The minus sign is because spring restoration force is opposite to displacement direction and the damping force is in the direction opposite to velocity.

m a = m d² x / d t² = - k x - b v

d² x /d t² = -k/m * x - b/m * dx/dt --- (2)

This is the equation of motion in the form of differential equation. The general solution for the above differential equation is in the following form:

let x = A_t e^{-at} Sin (ω' t + Ф') --- (3)

we need to determine A_t, a, and ω'.

differentiate two times:

dx/dt = - a A_t e^{-at} Sin (ω't+Ф')+ + A_tω' e^{-a x} Cos (ω't+Ф') -- (4)

= A_t e^{-at} [ - a Sin ω't + ω' Cos ω't ]

d² x/d t² = a² A_t e^{-at} Sin (ω't+Ф') - a A0 ω' e^{-at} Cos (ω't+Ф')

- A_t a ω' e^{-at} Cos (ω't+Ф') - A_t ω'² e^{-at} Sin (ω't+Ф')

= (a² - ω'²) A_t e^{-at} Sin (ω't+Ф') - 2 A_t a ω'e^{-at} Cos (ω't+Ф') --(5)

Find the RHS of equation (2)

-kx/m - b/m * dx/dt

= -k/m A_t e^{-at} Sin(ω't+Ф') - b/m A_t e^{-at} [- a Sin(ω't+Ф') + ω' Cos(ω't+Ф')]

= A_t e^{-at} Sin(ω't+Ф') [ -k/m + ab/m] - bω'/m A_t e^{-at} Cos(ω't+Ф') --(6)

Compare equations (5) and (6), we get :

(ab - k) / m = (a² - ω'²) -- (7)

a = b/(2m) => b = 2 a m -- (8)

=> 2 a² - k / m = a² - ω'²

=> ω'² = ( k/m - a²) = (ω₀² - a²) = [ω₀² - b²/4m² ]

=> ω' = √[ω₀² - b²/4m² ] --- (9)

also the phase angle of the damped oscillation is :

Cos Ф' = a/ ω₀ = b/(2m ω₀)

Tan Ф' = ω'/a = √[ 4m² ω₀²/ b² - 1 ] = √[ ω₀²/a² - 1 ] --- (10)

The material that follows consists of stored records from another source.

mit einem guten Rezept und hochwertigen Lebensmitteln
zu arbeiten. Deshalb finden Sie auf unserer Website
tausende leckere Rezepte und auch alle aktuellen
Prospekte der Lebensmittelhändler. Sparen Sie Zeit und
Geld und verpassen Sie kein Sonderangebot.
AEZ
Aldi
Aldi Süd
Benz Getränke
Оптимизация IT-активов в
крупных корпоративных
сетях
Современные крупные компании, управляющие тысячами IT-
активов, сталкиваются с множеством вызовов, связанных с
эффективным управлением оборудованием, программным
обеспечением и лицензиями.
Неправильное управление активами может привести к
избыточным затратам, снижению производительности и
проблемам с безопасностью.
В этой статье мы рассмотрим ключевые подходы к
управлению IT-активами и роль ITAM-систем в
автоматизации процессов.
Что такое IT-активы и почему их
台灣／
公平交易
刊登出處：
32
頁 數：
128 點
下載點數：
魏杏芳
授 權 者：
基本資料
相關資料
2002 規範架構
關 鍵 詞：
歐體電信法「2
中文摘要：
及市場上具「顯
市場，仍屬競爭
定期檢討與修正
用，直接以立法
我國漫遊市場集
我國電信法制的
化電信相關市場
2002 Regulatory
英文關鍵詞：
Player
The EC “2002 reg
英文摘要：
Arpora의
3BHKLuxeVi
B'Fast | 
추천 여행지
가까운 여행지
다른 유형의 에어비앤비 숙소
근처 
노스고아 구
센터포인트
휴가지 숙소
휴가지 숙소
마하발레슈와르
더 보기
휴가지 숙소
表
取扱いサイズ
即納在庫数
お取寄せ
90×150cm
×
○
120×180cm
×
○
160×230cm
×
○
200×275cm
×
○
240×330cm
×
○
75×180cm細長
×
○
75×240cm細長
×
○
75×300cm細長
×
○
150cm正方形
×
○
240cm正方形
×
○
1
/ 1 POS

in terms of initial value of displacement x = x₀ at t = 0sec and initial velocity v₀ = dx/dt at t = 0sec of the damped oscillations,

Tan Ф' = ω' x₀ / [ v₀ + a x₀ ]

x = A_t e^{ -bt /(2m) } Sin [ ω' t + Ф' ] -- (11)

A_t = x₀ Cosec Ф' from eq (3)

= √ [ x₀² + (v₀ + a x₀)² / ω'² ]